Unveiling John Randle Centre for Yoruba Culture and History

President Mohammadu Buhari, in company of the Lagos State Governor, Babajide Sanwo-Olu, the Ooni of Ife, Oba Adeyeye Enitan Ogunwusi, Erelu Kuti IV of Lagos, Abiola Dosunmu led the culture community in Lagos to the state-of-the-art museum for preserving Yoruba’s rich cultural heritage. Yinka Olatunbosun reports

It was a whistle stop. The tightening security around the newly built John Randle Centre for Yoruba Culture and History provided a visual clue for the much-anticipated arrival of President Mohammadu Buhari. His black power salute and smile resonated with the audience who witnessed history as the nation took a remarkable step in rekindling interest in preserving history through a permanent exhibition at a repurposed space with colonial history. After the tape cutting event, President Buhari and his entourage were whisked away as the official tour of the exhibition gallery began. Culture buffs including from the international cultural institutions and indigenous artists, curators, school children as well as journalists took their turns to have a brisk walk-through the maze of installations.

The new edifice forms a part of the urban regeneration project for the heart of Lagos Island. Taking cues from Yoruba architecture and craftsmanship, the Centre serves as a watershed for a nostalgic return to public recreational experience while engaging the public through art, music, religion, fashion, language and popular culture.

A revolving centrepiece installation revives the account of creation from the Yoruba worldview accompanied by a sound installation. A smoke-filled piece, the installation symbolises the earth as the story of creation through Obatala’s point of view is recreated through a roof-bound sound system loaded with oral narration. As a whole, the exhibition celebrates deities, rituals and the Yoruba ancestry. The curatorial notes help non-Yoruba speakers to understand the history embedded in the works. There’s also the eye-catching video installation showing footage of Ogunde Theatre, a pioneering theatre art company that shaped contemporary Yoruba theatre.

To further heighten the educational function of the permanent exhibition, an interactive device built in the form of a self-service kiosk helps non-Yoruba speakers to translate from English to Yoruba. Throughout the building, there’s a conscious effort to deemphasize the use of English by putting Yoruba words in bigger fonts while the English fonts are captured in squint-worthy sizes.

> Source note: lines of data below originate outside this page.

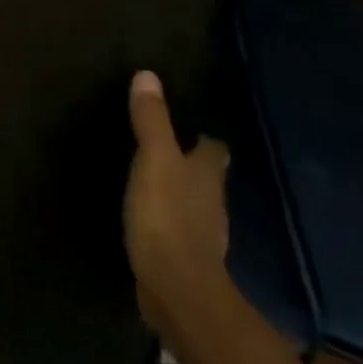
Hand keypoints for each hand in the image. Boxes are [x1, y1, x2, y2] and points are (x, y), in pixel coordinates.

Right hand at [124, 71, 230, 331]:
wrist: (176, 288)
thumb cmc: (167, 216)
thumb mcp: (154, 161)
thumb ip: (151, 121)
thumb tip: (148, 75)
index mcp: (207, 175)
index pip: (215, 149)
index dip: (205, 139)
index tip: (192, 130)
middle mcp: (212, 202)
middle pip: (208, 178)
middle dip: (193, 165)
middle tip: (169, 152)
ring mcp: (203, 234)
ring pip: (196, 205)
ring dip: (182, 195)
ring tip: (157, 184)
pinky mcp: (186, 259)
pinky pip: (180, 232)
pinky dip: (171, 224)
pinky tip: (153, 223)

John Randle Centre is created to be a place of remembrance and reconnection for Yoruba people from Cuba, Brazil, Haiti, America and the Caribbean as well as South West Nigeria as well as visitors or others who are curious about Yoruba culture.

In a brief encounter with journalists at the official commissioning of the centre, the Lagos State Commissioner for Tourism, Arts and Culture, Mrs. Umazat Akinbile-Yussuf assured the public that the dream museum turned reality by the project consultants, contractor and installation teams

“We are trying to find the best way to smooth the operation of this centre. The board is already in place and the management will be trained to make sure that this place is running efficiently. This place should be open to the public in one or two months. The entry will not be free but we hope to get grants to make it sustainable. This is the first and only board that will be chaired by the Governor himself so you can see how passionate he is about this project. He has been working from the front. On several occasions, we have to travel on several international trips to ensure that the space is well-equipped with artefacts to explain the Yoruba history and culture. This is a reminder of who we are and where we need to be. When you don’t understand your past, it will be difficult to know where you are going as a person,’’ she said.